I thought about it; and of course it could be true; he had been two when we met and now it was almost twenty years later. This young man was her son.

“It goes so quickly.”

“Well we are in our forties; I could hardly have a little boy. He is an adult, working.”

“Yeah, you did mention it, but I still see him as little, or as a schoolboy.”

“He is hardly that.”

 

She smiled at me, “anyway I have only got an hour, let’s get our clothes off.”

“That’s all it is, just sex. I don’t share any of the rest of your life.”

“What did you expect? Popping round for dinner with Mark and Carl? Going on holiday with us? This is an affair, we have sex… that is what people having affairs do. If you want someone to spend your time with, then find someone else. I can hardly object…. actually I would have been pleased if you had met somebody else, it would have taken the pressure off.”
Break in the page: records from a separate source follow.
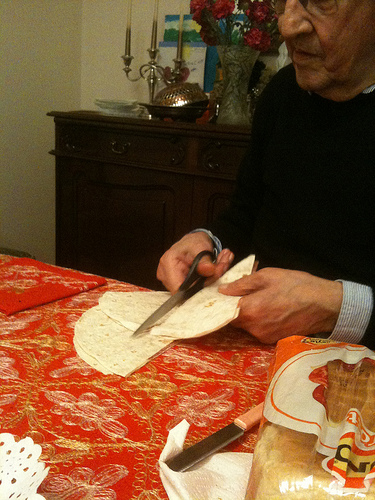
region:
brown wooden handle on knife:
[225, 407, 252, 431]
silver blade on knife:
[161, 420, 239, 476]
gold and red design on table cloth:
[25, 376, 180, 468]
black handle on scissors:
[179, 247, 212, 299]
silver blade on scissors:
[129, 286, 181, 341]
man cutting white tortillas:
[74, 268, 268, 365]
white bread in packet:
[256, 440, 309, 478]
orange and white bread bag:
[279, 336, 343, 411]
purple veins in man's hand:
[246, 291, 309, 326]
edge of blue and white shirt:
[333, 277, 362, 328]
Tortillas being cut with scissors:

“You would have objected.”

“No, at first maybe, but no I would have got over it.”

 

She got up, “anyway I didn’t come here to row….I have enough of that at home. And you are obviously not in the mood for sex. See you next week.”

 

The door slammed and I sighed. Knowing that she would be back sooner or late and that we would make up and carry on, out of habit if nothing else.

 

 

Then

 

I awake, with her by my side. I had been dreaming about her; our working together in Sainsbury, getting drunk together, the time I thought I had made her pregnant and she was worried whilst I was happy at the thought that I was part of her, rather than just a bit on the side, our holiday in Vienna which was not as good as I hoped, but which I still looked back on fondly.

 

There were the rows and the jealousy, my attempt to date somebody else, but which did not work because she was not Lisa. And yet on the morning of my fortieth birthday she is lying by my side and I am thankful for that, because I do not need anything else.

 

“Would you like a coffee?”

She turns and smiles at me revealing her body, which is as beautiful as I remember it from all those years ago.

“If you are making one.”

“Of course, and I bought some croissants, I will warm them up.”

“Oh how scrummy,” and she smiles at me with what must be contentment.

 

“Have you waited for me all this time?” she had asked me after we made love last night.

“Oh, I guess.”

“Well thank you, I don’t say it very often, but I am grateful. I could not have survived without you; knowing you were there if I needed you, an escape from Mark and work. I hope that it was worth it.”

“Of course it was, every lonely minute, every jealous thought. There was never a doubt.”

 

 

Now

 

I stand in the kitchen and make coffee in my favourite blue mug. I remember Lisa well, that crazy few months of passion and lust, and then the final argument which was going to happen sooner or later, and then our final parting, she left the supermarket a few days later and I never saw her again, whilst soon I got that job at Beeston Comp, where I am still teaching all these years later; and will probably stay until I retire.

 

Perhaps two other people could have made it work; if I had been less jealous, and Lisa so honest. But it was not for us, not then and not now.

 

I return to my bed and drink my coffee and eat my croissant, wondering how I am going to fill my day. Notts County are playing at home this afternoon, so I might call my friend Pete and arrange to meet up and go to the game, and get a drink after, but no matter how drunk I get I will never tell anyone about Lisa, my lost love. She is too precious for the common herd, or perhaps the relationship was too flawed to bring up to the light.

 

Or I could do what I often do and visit the second-hand bookshops on Mansfield Road and then read in the Arboretum and hope that she will be there, alone and waiting for me, because in the end this is all I have, even after all this time.